● What you need to do
Lines from the one containing "Fiches pratiques" through the final line of the entries below: reproduce them exactly, all of them and only them.

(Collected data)
-- Opening Marker --

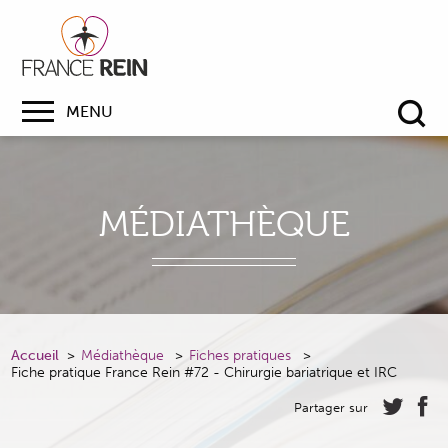
MENU
Re
MÉDIATHÈQUE
Accueil
Médiathèque
Fiches pratiques
Fiche pratique France Rein #72 - Chirurgie bariatrique et IRC
Partager sur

-- Closing Marker --

● Solved exercise
Fiches pratiques
Fiche pratique France Rein #72 - Chirurgie bariatrique et IRC
Partager sur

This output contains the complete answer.